───── Texto proporcionado

La teoría del etiquetamiento (o “labeling approach”), en síntesis, nace en Estados Unidos a mediados de los años 60', casi como una réplica al excesivo empirismo de las teorías criminológicas de la época, preocupadas casi exclusivamente por dar respuestas a los estados acerca de las causas que originan el delito, las formas para mantener y reproducir el orden y el logro de las mejores estrategias para la prevención de las conductas desviadas. Como lo explica Lamnek, el labeling approach demuestra también que la importancia práctica de los criterios biológicos subsiste por su aplicación estigmatizante en el comportamiento social, siendo esperable en la esfera de las prácticas cotidianas, incluso en el futuro, repercusiones de los enfoques biológico antropológicos[1], en buena medida retomados por el nuevo realismo de derecha anglosajón a partir de los años 80’.

──────────
───── Información mostrada

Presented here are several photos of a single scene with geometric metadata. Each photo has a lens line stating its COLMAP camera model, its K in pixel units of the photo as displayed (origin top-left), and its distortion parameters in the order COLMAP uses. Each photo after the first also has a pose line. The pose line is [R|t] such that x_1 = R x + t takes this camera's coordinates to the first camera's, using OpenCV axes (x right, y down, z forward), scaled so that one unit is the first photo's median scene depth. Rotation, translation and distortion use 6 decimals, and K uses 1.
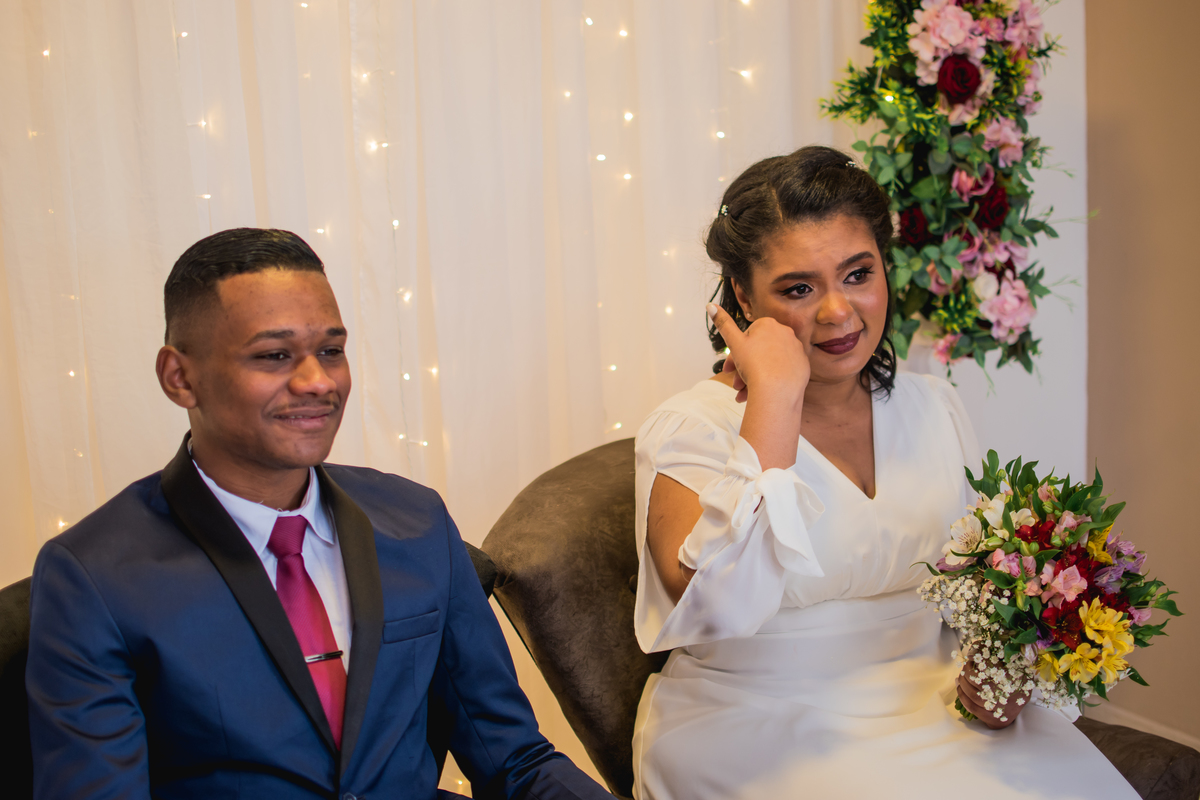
lens RADIAL K [[1842.4, 0, 600.0], [0, 1842.4, 400.0], [0, 0, 1]] dist [-0.183627, 0.155325]
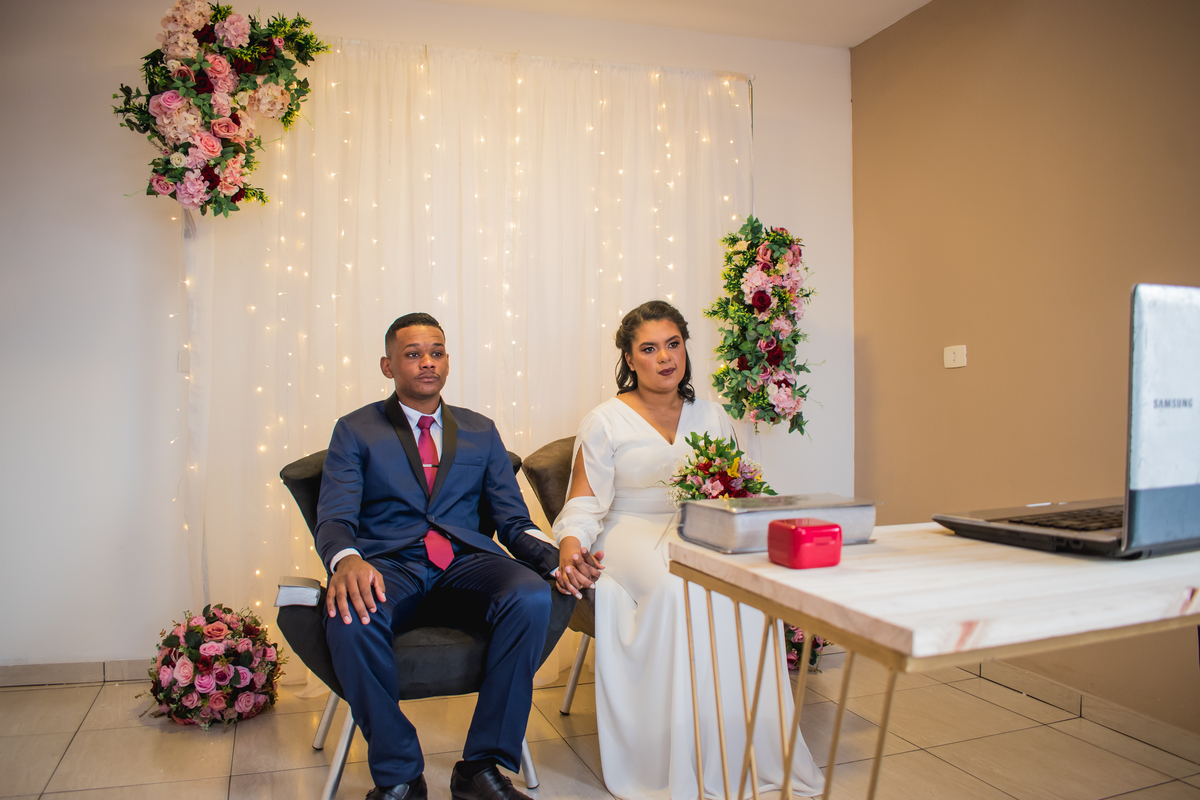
lens RADIAL K [[936.5, 0, 600.0], [0, 936.5, 400.0], [0, 0, 1]] dist [-0.091730, -0.000774]
pose [[0.979134, 0.040544, -0.199131, 0.238130], [-0.074041, 0.983716, -0.163773, 0.165426], [0.189248, 0.175100, 0.966191, -0.194397]]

──────────

[Trabajo requerido]
**1.** Indique si cada una de las siguientes afirmaciones concuerda con el texto sobre la teoría del etiquetamiento, respondiendo sí o no y citando textualmente las palabras que lo deciden: (a) La teoría del etiquetamiento surgió en Estados Unidos a mediados de los años sesenta. (b) La teoría nació como respaldo al empirismo de las teorías criminológicas de su época. (c) A partir de los años ochenta, el nuevo realismo de derecha anglosajón retomó en buena medida los enfoques biológico antropológicos.
**2.** Reproduzca del texto sobre la teoría del etiquetamiento el fragmento que va desde "La teoría del" hasta "los años 80’.", ambos incluidos.
Los datos no guardan ninguna relación con el texto sobre la teoría del etiquetamiento.

[Soluciones por tarea]
**1.**
(a) Sí: «nace en Estados Unidos a mediados de los años 60'».
(b) No: «casi como una réplica al excesivo empirismo de las teorías criminológicas de la época».
(c) Sí: «en buena medida retomados por el nuevo realismo de derecha anglosajón a partir de los años 80’».

**2.**
La teoría del etiquetamiento (o “labeling approach”), en síntesis, nace en Estados Unidos a mediados de los años 60', casi como una réplica al excesivo empirismo de las teorías criminológicas de la época, preocupadas casi exclusivamente por dar respuestas a los estados acerca de las causas que originan el delito, las formas para mantener y reproducir el orden y el logro de las mejores estrategias para la prevención de las conductas desviadas. Como lo explica Lamnek, el labeling approach demuestra también que la importancia práctica de los criterios biológicos subsiste por su aplicación estigmatizante en el comportamiento social, siendo esperable en la esfera de las prácticas cotidianas, incluso en el futuro, repercusiones de los enfoques biológico antropológicos[1], en buena medida retomados por el nuevo realismo de derecha anglosajón a partir de los años 80’.